> _Tarefas propostas_
**a.** Copie sem alterações, do texto sobre a Biblioteca Municipal de Valinhos, o trecho de "FV A Biblioteca" até "com uma biblioteca.".
**b.** Dê prosseguimento ao texto sobre a Biblioteca Municipal de Valinhos a partir do ponto em que ele termina.

> _Texto para leitura_
- - - - -

FV A senhora foi a primeira bibliotecária de Valinhos em uma época em que não havia internet. Como era o trabalho de pesquisa e empréstimo de livros naquela época, e qual era a sua rotina para atender a população, especialmente os estudantes?
ROSE Na época não havia computadores e muito menos internet. Abrir um livro e folhear suas páginas era uma viagem maravilhosa. O trabalho era intenso uma vez que todos os livros eram catalogados para serem colocados nas estantes. Cada livro tinha o seu lugar e os alunos realizavam pesquisas e trabalho escolar, especialmente nas enciclopédias. Criamos também as carteirinha e o empréstimo domiciliar 10 dias para livros contos e romances e 15 dias para livros didáticos, com possibilidade de renovação. Caneta era proibida na Biblioteca, apenas lápis preto.
FV Conta a história que a inauguração da Biblioteca aconteceu de forma improvisada, com estantes emprestadas. Poderia nos contar um pouco sobre o desafio de montar a biblioteca do zero e como a senhora conseguiu superar essas dificuldades?
ROSE A Biblioteca foi inaugurada por ocasião da Festa do Figo pelo prefeito Luiz Bissoto em 17 de janeiro de 1971 e ficava em cima dos Correios. Como o tempo era exíguo conseguimos emprestar as estantes da Escola de Cade tes do Exercito para a inauguração.
FV A Biblioteca Municipal foi nomeada em homenagem ao Dr. Mário Correa Lousada, idealizador do projeto. A senhora teve a oportunidade de trabalhar com ele ou conhecer sua visão para a biblioteca? Como o legado dele influenciou o seu trabalho?
ROSE Dr. Mário Louzada liderava a comissão de Literatura e Biblioteca criada no final do governo do prefeito Vicente Marchiori e tendo como membros Dunga Santos, Alcides Acosta, Ademir Fazani, Amélio Borin, Telmo Marchiori, dona Zélia Louzada e José Bertarello. Com a morte do dr. Mário esta comissão resolveu homenagea-lo com a sua denominação, uma enorme conquista, uma vez que Valinhos não contava com uma biblioteca.

- - - - -

> _Extrato dos registros_
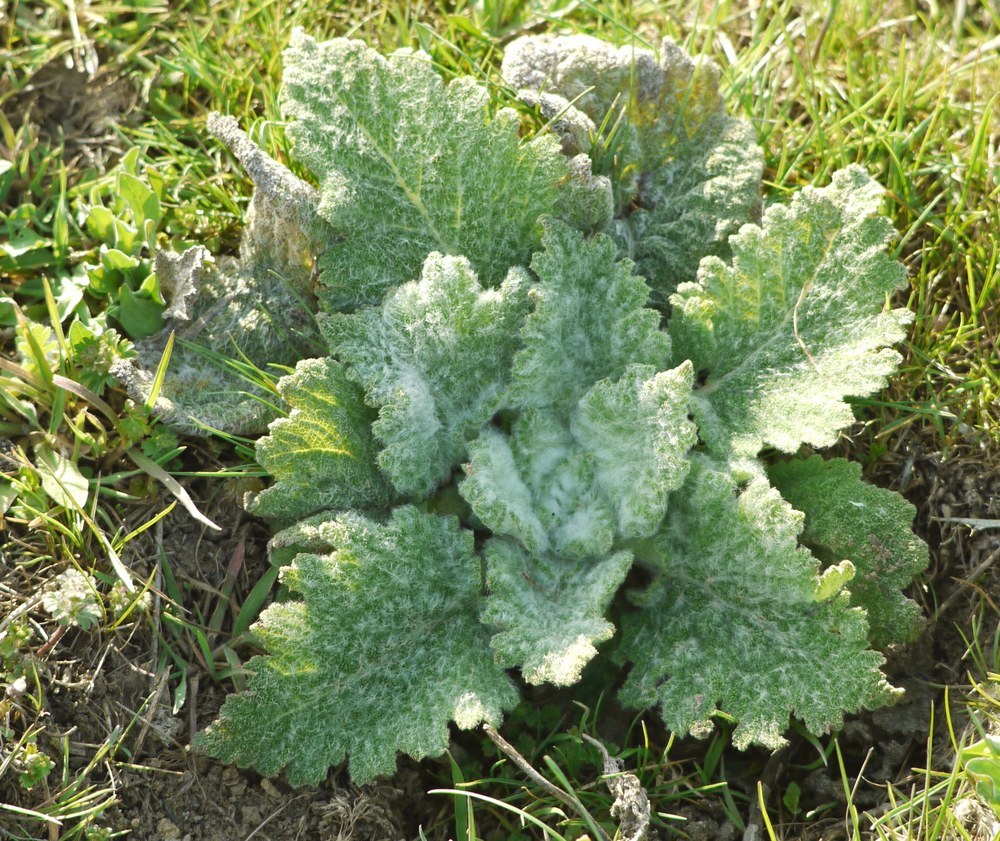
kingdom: Plantae
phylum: Tracheophyta
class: Magnoliopsida
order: Lamiales
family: Lamiaceae
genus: Salvia
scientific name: Salvia aethiopis
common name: Mediterranean sage
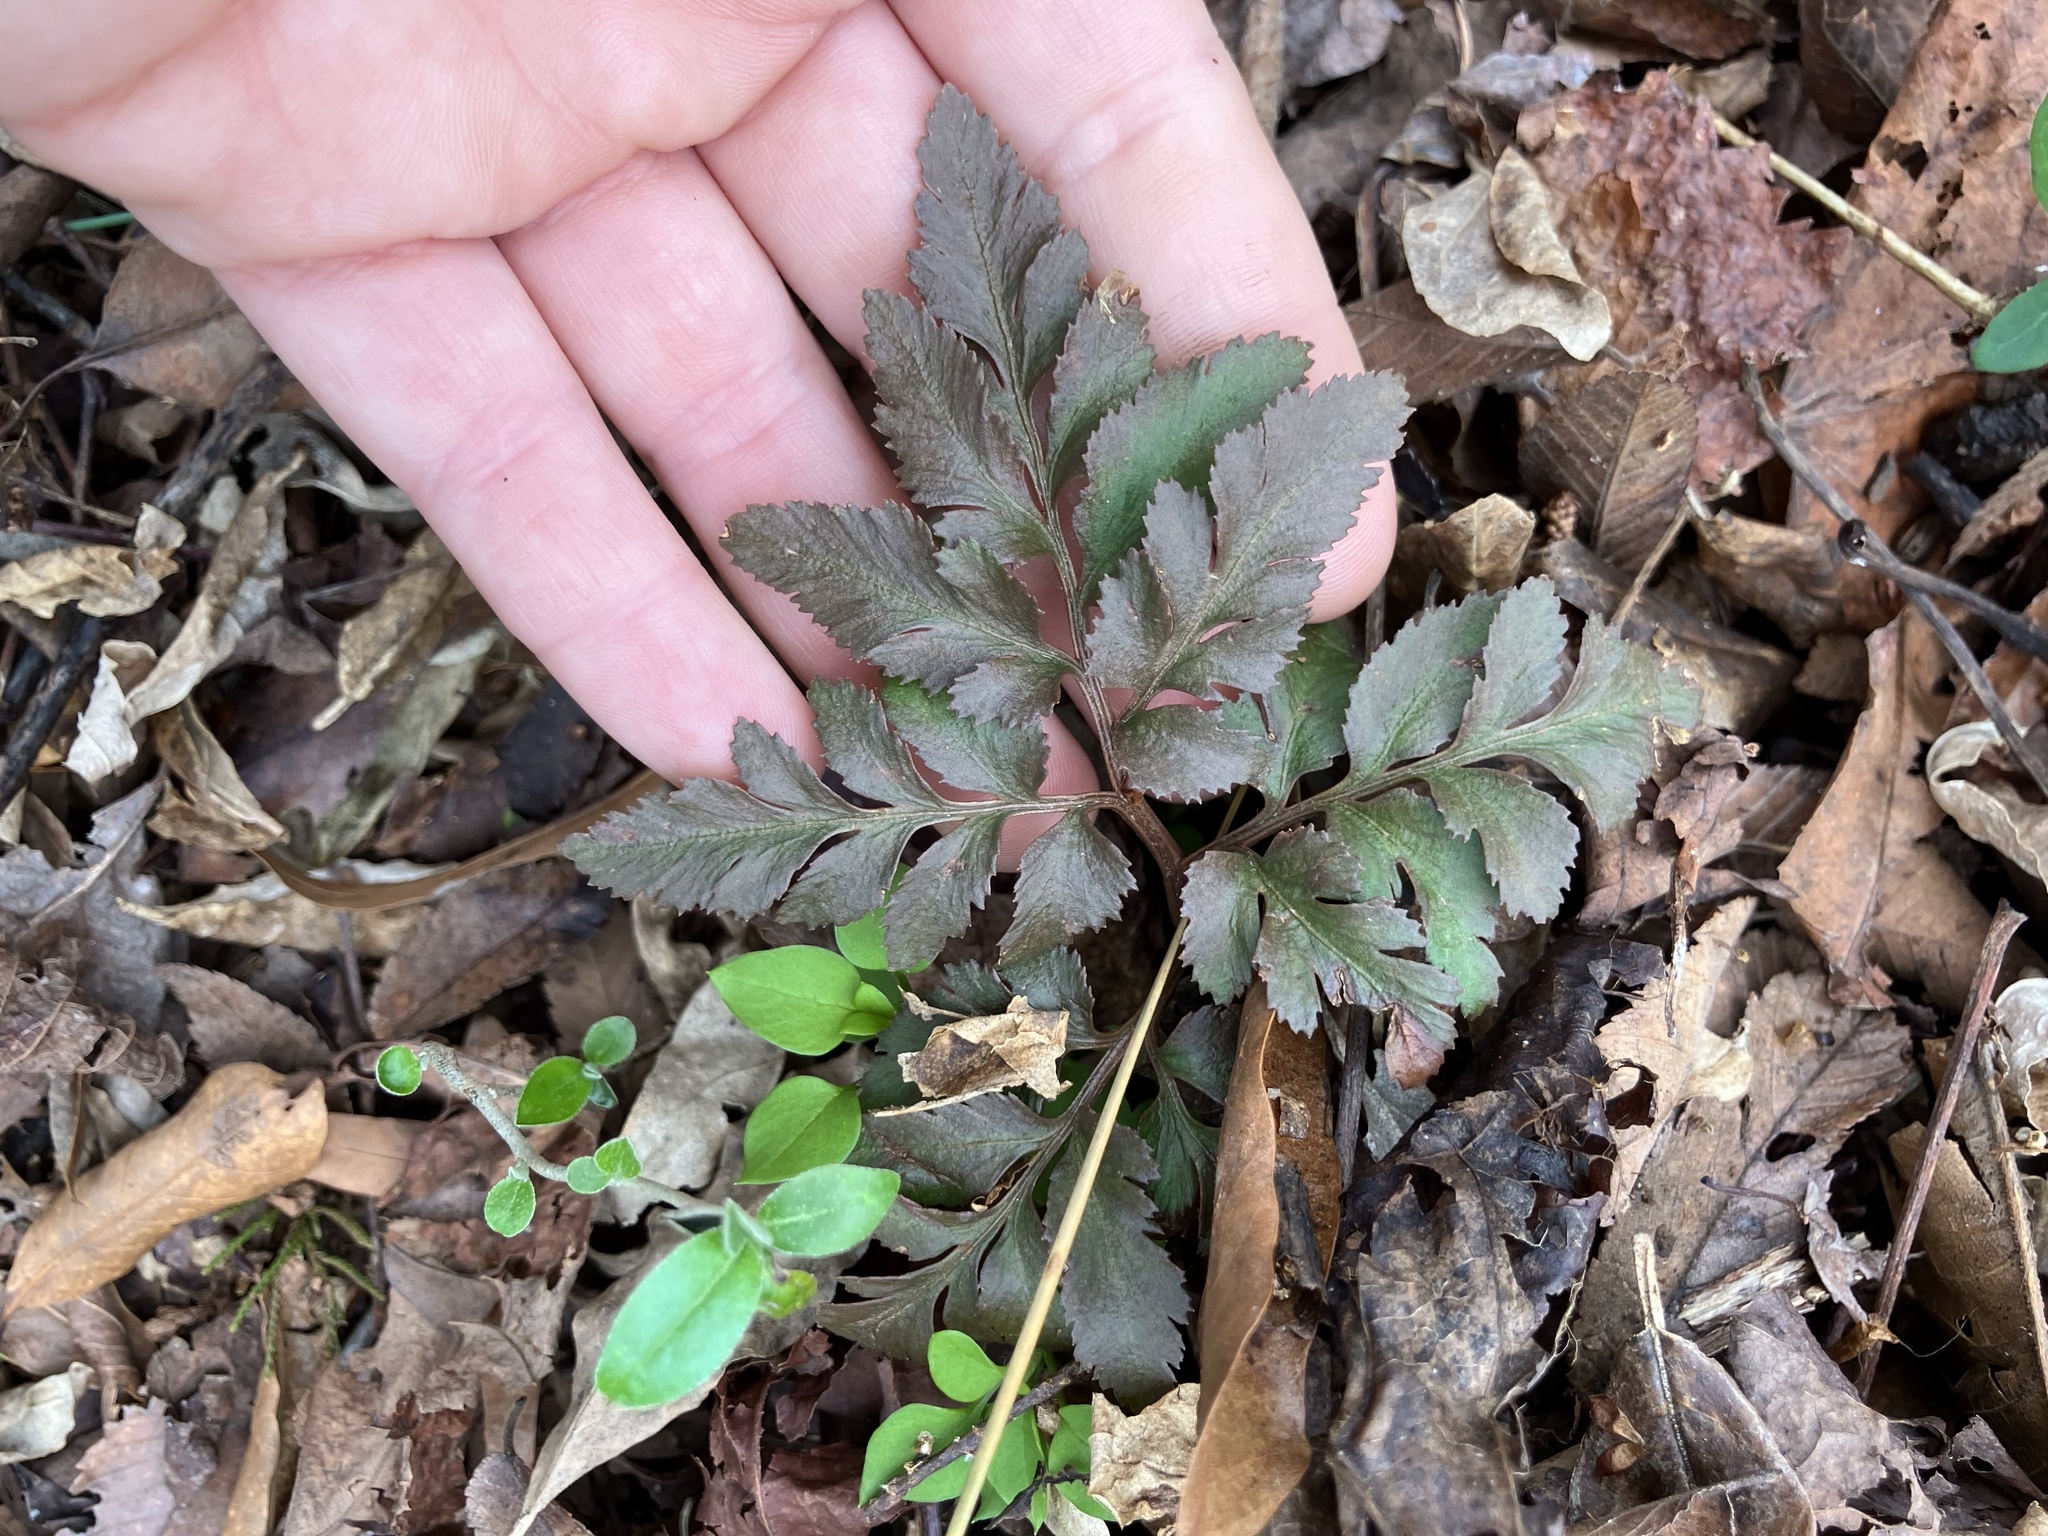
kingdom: Plantae
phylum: Tracheophyta
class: Polypodiopsida
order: Ophioglossales
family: Ophioglossaceae
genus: Sceptridium
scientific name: Sceptridium dissectum
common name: Cut-leaved grapefern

- - - - -

> _Respostas do exercício_
**a.**
FV A Biblioteca Municipal foi nomeada em homenagem ao Dr. Mário Correa Lousada, idealizador do projeto. A senhora teve a oportunidade de trabalhar com ele ou conhecer sua visão para a biblioteca? Como o legado dele influenciou o seu trabalho?
ROSE Dr. Mário Louzada liderava a comissão de Literatura e Biblioteca criada no final do governo do prefeito Vicente Marchiori e tendo como membros Dunga Santos, Alcides Acosta, Ademir Fazani, Amélio Borin, Telmo Marchiori, dona Zélia Louzada e José Bertarello. Com a morte do dr. Mário esta comissão resolveu homenagea-lo com a sua denominação, uma enorme conquista, uma vez que Valinhos não contava com uma biblioteca.

**b.**
FV A campanha para a criação da biblioteca mobilizou a sociedade valinhense. Como a senhora percebia esse engajamento da comunidade e a importância da imprensa local, como a Folha de Valinhos, nesse processo?
ROSE A Folha de Valinhos, único semanário da época, através do jornalista Aparecido Portela, teve um papel primordial na divulgação da Biblioteca com várias reportagens , mobilizando as empresas na doação de recursos para a compra de livros e enciclopédias. Antes da inauguração este semanário publicava em destaque “Industrias doam 8 mil cruzeiros para a Biblioteca Pública”.
FV A senhora foi responsável pelos grandes concursos de prosa e poesia que revelaram talentos literários na cidade. Como esses eventos surgiram e qual era o impacto deles na vida cultural de Valinhos?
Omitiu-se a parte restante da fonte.